Tall and long, it's Print in all it's glory. 

And Director of Photography
Illana Diamond
directs from below
a single Kino Flo.

Friday, February 22, 2013

Matchbox & Boys



This story just out today in Bloomberg Business Week. I already love it.

So thankful to be asked to shoot this type of story. As minor as it may seem here, this was a big deal for me: the turf of parenting, the subtext of boys, the allusion to the escapist nature of play...all of these things are in my real work anyhow at times, and here it just seemed like a story that held potential.

More pictures from this story in the days ahead.



















Sunday, February 17, 2013

Valentine's Day Is Over

Really, it was never a holiday for lovers.

It's heart is in the 7 year old.

The kids who aren't embarrassed by emotions, in whatever shape they take.






Wednesday, February 13, 2013

Today's Location / Bloomberg Business Week


Exhausting and surprising day today shooting an assignment with my son Wilson Archibald in our very own house of chaos and confusion.
 
But as with all assignments that come from a very inspired photo editor, I think these photographs couldn't have been made anywhere else.
 


Sunday, February 10, 2013

Storytelling / ESPN / The Damage Done






Storytelling at it's best by Patrick Hruby for ESPN's Outside The Lines series on the post NFL life of San Francisco 49'er George Visger. A gentle giant with a sense of humor, Visger met us on a sunny and cold Sunday at the clinic he was residing at in Sacramento. NFL related brain damage is the story, and really tales of anything related to life and brain chemistry always captured my imagination. Visger's story seemed to have something that I resonated with, and I did want to tell my own version of Visger's story here.

Note taking and documentation of every move, every thought, in an attempt to grab history and hang on to it was the glue that held together Visger's life. His wife also kept copious notes- notes on every challenge and unfortunate result of Visger's actions. It's like they were documenting the collateral damage from both sides, from both viewpoints.

Visger's story is powerful. Read it on ESPN.com HERE.










Wednesday, February 6, 2013

Work & Play

Andreessen Horowitz, Sandhill Road, Menlo Park, CA

Wilson, Eli, and Chris, Heath Drive, El Sobrante, CA

Sunday, February 3, 2013

Welcome To 1986

 
I was wandering through a library used book sale in Marin a week back and came across Communication Arts Photography Annual 1986. I just grabbed it, didn't dig into it, and really I thought it could go either way. Get your hands on something like The Workbook or The Black Book or anything overtly commercial from another era...the 90's, the 80's and it often times seems like it is dripping with every bad commercial trend of the time. Every trope, every trick, every concept, new and time worn, will be worked over and over in those source books.

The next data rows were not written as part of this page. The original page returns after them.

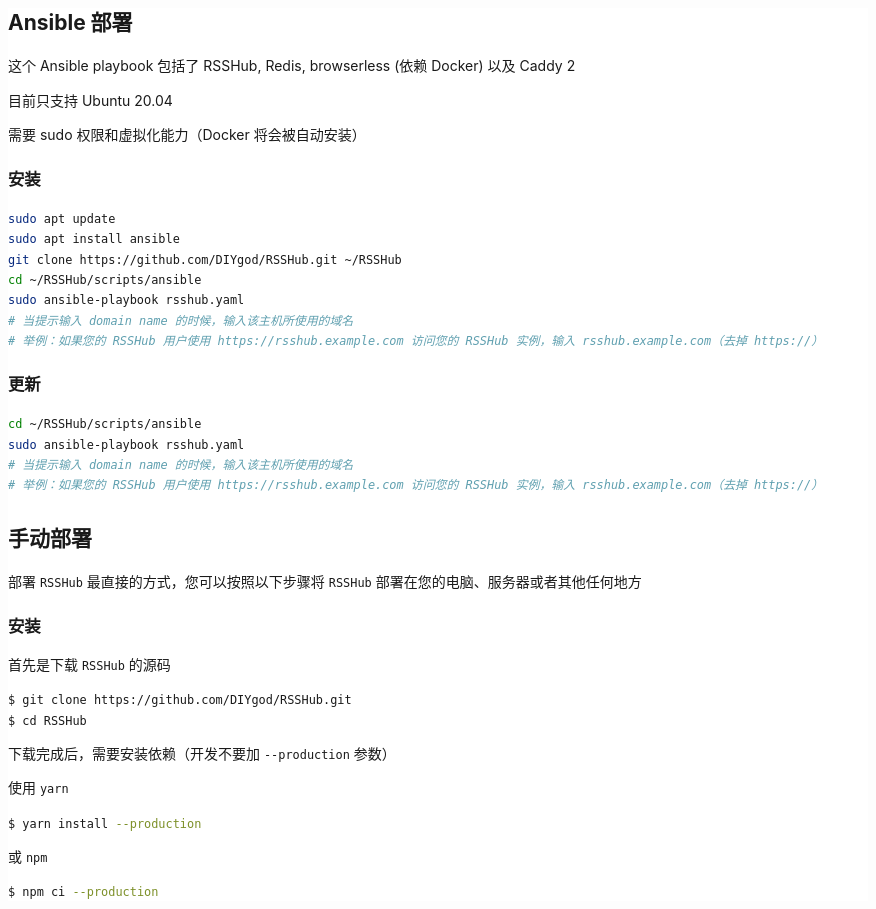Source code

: 
## Ansible 部署

这个 Ansible playbook 包括了 RSSHub, Redis, browserless (依赖 Docker) 以及 Caddy 2

目前只支持 Ubuntu 20.04

需要 sudo 权限和虚拟化能力（Docker 将会被自动安装）

### 安装

```bash
sudo apt update
sudo apt install ansible
git clone https://github.com/DIYgod/RSSHub.git ~/RSSHub
cd ~/RSSHub/scripts/ansible
sudo ansible-playbook rsshub.yaml
# 当提示输入 domain name 的时候，输入该主机所使用的域名
# 举例：如果您的 RSSHub 用户使用 https://rsshub.example.com 访问您的 RSSHub 实例，输入 rsshub.example.com（去掉 https://）
```

### 更新

```bash
cd ~/RSSHub/scripts/ansible
sudo ansible-playbook rsshub.yaml
# 当提示输入 domain name 的时候，输入该主机所使用的域名
# 举例：如果您的 RSSHub 用户使用 https://rsshub.example.com 访问您的 RSSHub 实例，输入 rsshub.example.com（去掉 https://）
```

## 手动部署

部署 `RSSHub` 最直接的方式，您可以按照以下步骤将 `RSSHub` 部署在您的电脑、服务器或者其他任何地方

### 安装

首先是下载 `RSSHub` 的源码

```bash
$ git clone https://github.com/DIYgod/RSSHub.git
$ cd RSSHub
```

下载完成后，需要安装依赖（开发不要加 `--production` 参数）

使用 `yarn`

```bash
$ yarn install --production
```

或 `npm`

```bash
$ npm ci --production
```

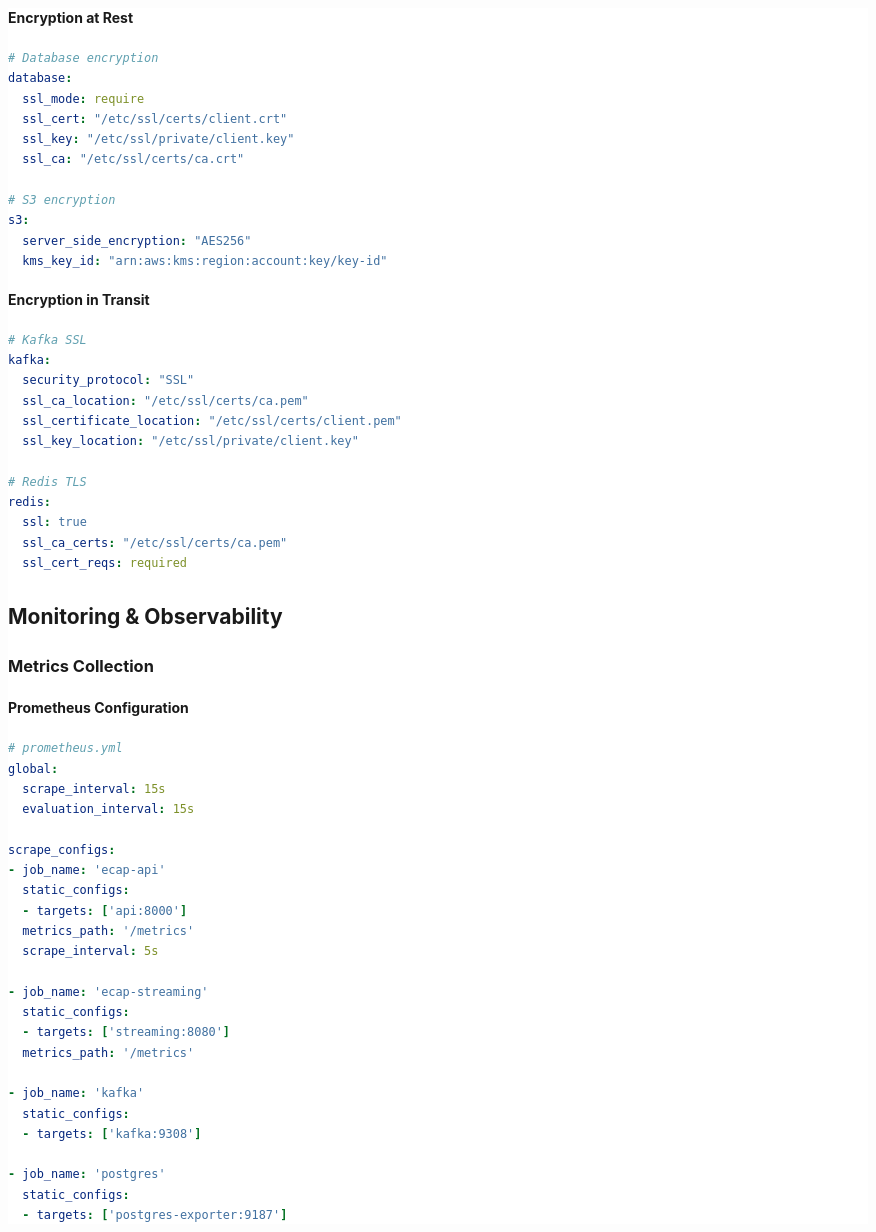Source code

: #### Encryption at Rest

```yaml
# Database encryption
database:
  ssl_mode: require
  ssl_cert: "/etc/ssl/certs/client.crt"
  ssl_key: "/etc/ssl/private/client.key"
  ssl_ca: "/etc/ssl/certs/ca.crt"

# S3 encryption
s3:
  server_side_encryption: "AES256"
  kms_key_id: "arn:aws:kms:region:account:key/key-id"
```

#### Encryption in Transit

```yaml
# Kafka SSL
kafka:
  security_protocol: "SSL"
  ssl_ca_location: "/etc/ssl/certs/ca.pem"
  ssl_certificate_location: "/etc/ssl/certs/client.pem"
  ssl_key_location: "/etc/ssl/private/client.key"

# Redis TLS
redis:
  ssl: true
  ssl_ca_certs: "/etc/ssl/certs/ca.pem"
  ssl_cert_reqs: required
```

## Monitoring & Observability

### Metrics Collection

#### Prometheus Configuration

```yaml
# prometheus.yml
global:
  scrape_interval: 15s
  evaluation_interval: 15s

scrape_configs:
- job_name: 'ecap-api'
  static_configs:
  - targets: ['api:8000']
  metrics_path: '/metrics'
  scrape_interval: 5s

- job_name: 'ecap-streaming'
  static_configs:
  - targets: ['streaming:8080']
  metrics_path: '/metrics'

- job_name: 'kafka'
  static_configs:
  - targets: ['kafka:9308']

- job_name: 'postgres'
  static_configs:
  - targets: ['postgres-exporter:9187']
```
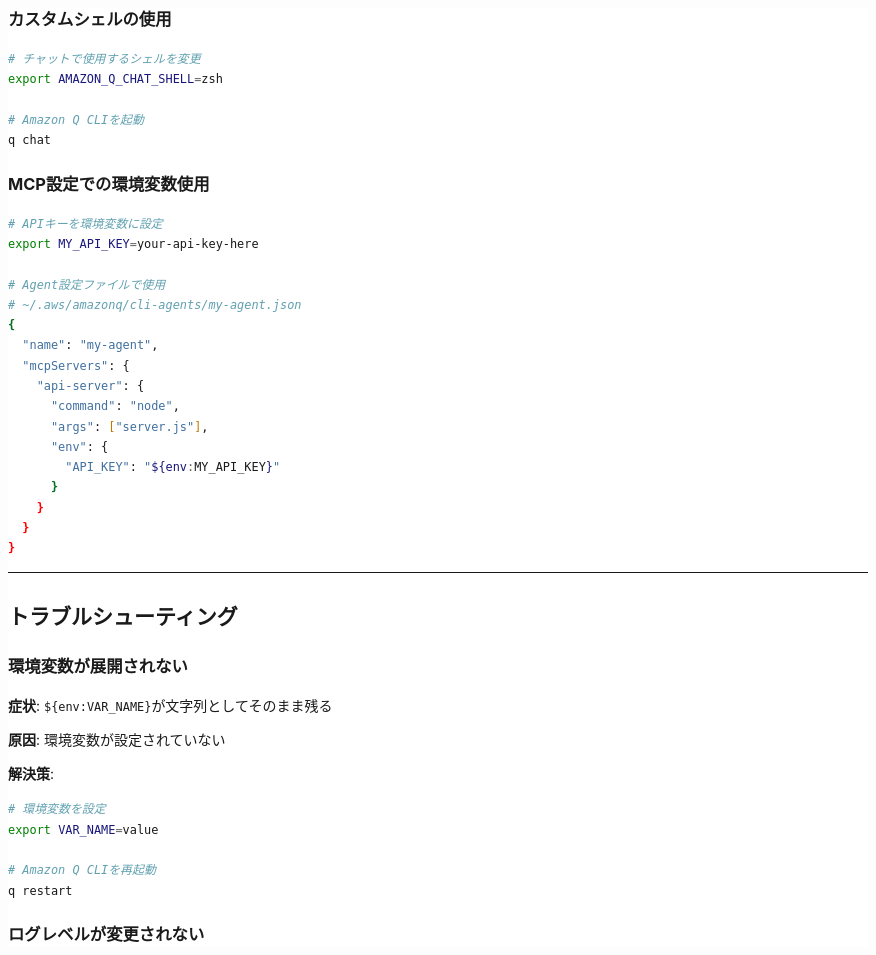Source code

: ### カスタムシェルの使用

```bash
# チャットで使用するシェルを変更
export AMAZON_Q_CHAT_SHELL=zsh

# Amazon Q CLIを起動
q chat
```

### MCP設定での環境変数使用

```bash
# APIキーを環境変数に設定
export MY_API_KEY=your-api-key-here

# Agent設定ファイルで使用
# ~/.aws/amazonq/cli-agents/my-agent.json
{
  "name": "my-agent",
  "mcpServers": {
    "api-server": {
      "command": "node",
      "args": ["server.js"],
      "env": {
        "API_KEY": "${env:MY_API_KEY}"
      }
    }
  }
}
```

---

## トラブルシューティング

### 環境変数が展開されない

**症状**: `${env:VAR_NAME}`が文字列としてそのまま残る

**原因**: 環境変数が設定されていない

**解決策**:
```bash
# 環境変数を設定
export VAR_NAME=value

# Amazon Q CLIを再起動
q restart
```

### ログレベルが変更されない

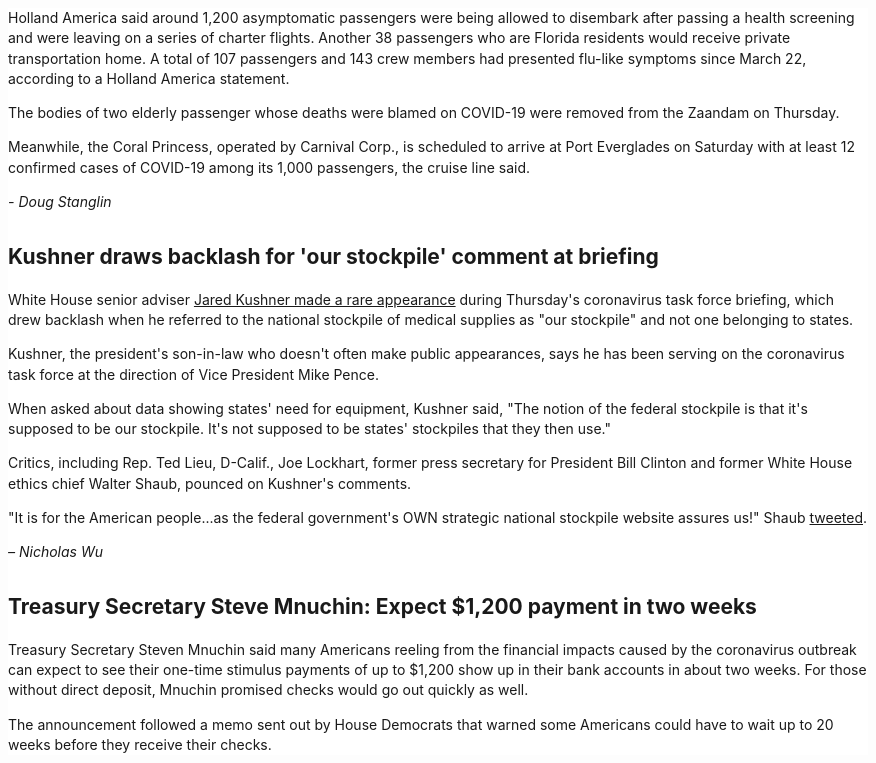 Holland America said around 1,200 asymptomatic passengers were being
allowed to disembark after passing a health screening and were leaving
on a series of charter flights. Another 38 passengers who are Florida
residents would receive private transportation home. A total of 107
passengers and 143 crew members had presented flu-like symptoms since
March 22, according to a Holland America statement.

The bodies of two elderly passenger whose deaths were blamed on COVID-19
were removed from the Zaandam on Thursday.

Meanwhile, the Coral Princess, operated by Carnival Corp., is scheduled
to arrive at Port Everglades on Saturday with at least 12 confirmed
cases of COVID-19 among its 1,000 passengers, the cruise line said.

 _\- Doug Stanglin_

## Kushner draws backlash for 'our stockpile' comment at briefing

White House senior adviser [Jared Kushner made a rare appearance][26]
during Thursday's coronavirus task force briefing, which drew backlash
when he referred to the national stockpile of medical supplies as "our
stockpile" and not one belonging to states.

Kushner, the president's son-in-law who doesn't often make public
appearances, says he has been serving on the coronavirus task force at
the direction of Vice President Mike Pence.

When asked about data showing states' need for equipment, Kushner said,
"The notion of the federal stockpile is that it's supposed to be our
stockpile. It's not supposed to be states' stockpiles that they then
use."

Critics, including Rep. Ted Lieu, D-Calif., Joe Lockhart, former press
secretary for President Bill Clinton and former White House ethics chief
Walter Shaub, pounced on Kushner's comments.

"It is for the American people...as the federal government's OWN
strategic national stockpile website assures us!" Shaub [tweeted][27].

 _– Nicholas Wu_

## Treasury Secretary Steve Mnuchin: Expect $1,200 payment in two weeks

Treasury Secretary Steven Mnuchin said many Americans reeling from the
financial impacts caused by the coronavirus outbreak can expect to see
their one-time stimulus payments of up to $1,200 show up in their bank
accounts in about two weeks. For those without direct deposit, Mnuchin
promised checks would go out quickly as well.

The announcement followed a memo sent out by House Democrats that warned
some Americans could have to wait up to 20 weeks before they receive
their checks.


   [1]: https://www.usatoday.com/story/money/2020/04/03/coronavirus-economy-loses-701-000-jobs-march-virus-spreads/5119265002/
   [2]: https://coronavirus.jhu.edu/map.html
   [3]: https://www.usatoday.com/story/tech/reviewedcom/2020/04/03/covid-19-where-buy-materials-make-masks-home/2940762001/
   [4]: https://www.usatoday.com/story/money/2020/04/02/coronavirus-americans-file-initial-jobless-claims-layoffs-mount/5110129002/
   [5]: https://bit.ly/3462gMK
   [6]: https://www.usatoday.com/story/travel/news/2020/04/03/coronavirus-newark-tsa-officer-becomes-agencys-first-to-die/2943326001/
   [7]: https://www.usatoday.com/story/news/health/2020/04/02/coronavirus-cases-illinois-convention-center-transforms-into-hospital/5113486002/
   [8]: https://www.google.com/covid19/mobility/
   [9]: https://www.usatoday.com/story/entertainment/celebrities/2020/04/03/coronavirus-chris-cuomo-cnn-anchor-says-he-lost-13-pounds-3-days/2938664001/
   [10]: https://www.usatoday.com/story/entertainment/celebrities/2020/03/31/chris-cuomo-tests-positive-coronavirus-covid-19/5094751002/
   [11]: https://www.usatoday.com/story/news/nation/2020/04/02/states-without-stay-home-orders-residents-celebrate-freedoms/5105303002/
   [12]: https://www.usatoday.com/story/news/nation/2020/03/30/coronavirus-stay-home-shelter-in-place-orders-by-state/5092413002/
   [13]: https://www.usatoday.com/story/news/politics/2020/04/02/navy-fires-roosevelt-captain-coronavirus-help-ship-sailors/5116256002/
   [14]: https://www.usatoday.com/story/news/politics/2020/04/03/coronavirus-capt-brett-crozier-gets-send-off-uss-roosevelt/2939098001/
   [15]: https://www.usatoday.com/story/news/politics/2020/04/03/senators-demand-navy-probe-after-handling-covid-19-crozier-firing/2943063001/
   [16]: https://bit.ly/2X5FkvJ
   [17]: https://www.nytimes.com/2020/04/02/nyregion/ny-coronavirus-usns-comfort.html
   [18]: https://www.usatoday.com/story/money/2020/04/03/dow-markets-unemployment-jumps-march-coronavirus/2938819001/
   [19]: https://www.usatoday.com/story/news/nation/2020/04/02/parenting-amid-covid-19-expert-tips-how-help-kids-home/5109387002/
   [20]: https://www.usatoday.com/in-depth/graphics/2020/03/10/us-coronavirus-map-tracking-united-states-outbreak/4945223002/
   [21]: https://www.usatoday.com/story/news/health/2020/04/01/coronavirus-plasma-therapy-5-us-patients-covid-19-donors/5090946002/
   [22]: https://www.usatoday.com/story/news/nation/2020/04/02/funerals-during-coronavirus-pandemic-no-hugs-big-gatherings/5102855002/
   [23]: https://supportlocal.usatoday.com/?utm_source=bnm&utm_medium=discover&utm_campaign=supportlocal&utm_content=news&utm_term=usatoday
   [24]: https://www.usatoday.com/story/travel/cruises/2020/04/03/coronavirus-holland-america-cruise-ships-disembark-florida/2938963001/
   [25]: https://www.usatoday.com/story/travel/cruises/2020/04/02/coronavirus-holland-america-ships-dock-fort-lauderdale/5110778002/
   [26]: https://www.usatoday.com/story/news/politics/2020/04/03/coronavirus-jared-kushner-draws-backlash-our-stockpile-comment/2938648001/
   [27]: https://twitter.com/waltshaub/status/1245889007072010240?s=20
   [28]: https://www.usatoday.com/story/news/health/2020/04/03/coronavirus-live-updates-face-masks-unemployment-furloughs-fauci/5117650002/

There is a philosophy that commercial photography has a short shelf life, so it often grabs from the current, looks stunning at the time, but doesn't age well. But that's all good, because its commercial, and that is what it is, right? We need bombs going off...and we need'em now.

Then there is the idea that photography at its best should be timeless and classical...even lighting something artificially could date it fast. And this school is strong for sure. Do all the pictures made in this philosophy look the same? Well yes and no. Of course there are always the people who simply do it best. And when you see that done, there really isn't any question that it is a righteous path.

So really there is no final answer. But here I was happily surprised to dig into CA 1986 and essentially love it. For me, '86 was my second year of college as an art major, and CA isn't really anything that would have crossed my radar at the time, so alot of this work is striking me anew. The best of the stuff doesn't look dated at all, and then other images are dated in a wonderful way. Every book has a star, and it seems that photographer Chris Callis was the defining voice of this edition....a great view into a moment in time.

I've attached a few of my favs: iconic image from Pete Stone / Wieden & Kennedy, Stephen Shames / Chicago Magazine, R. J. Muna / The Blake Agency, Jean Moss for Arnold Goodwin Communications, Chris Callis for Rolling Stone, Chris Callis again for LGFE Advertising, Stan Klimek for Cochrane Chase Livingston Agency.



 




















Friday, February 1, 2013

Last Month's Spam

 




















Spam Options for this month's email campaign.
The out take from "Motherhood Connection", up top, was the keeper.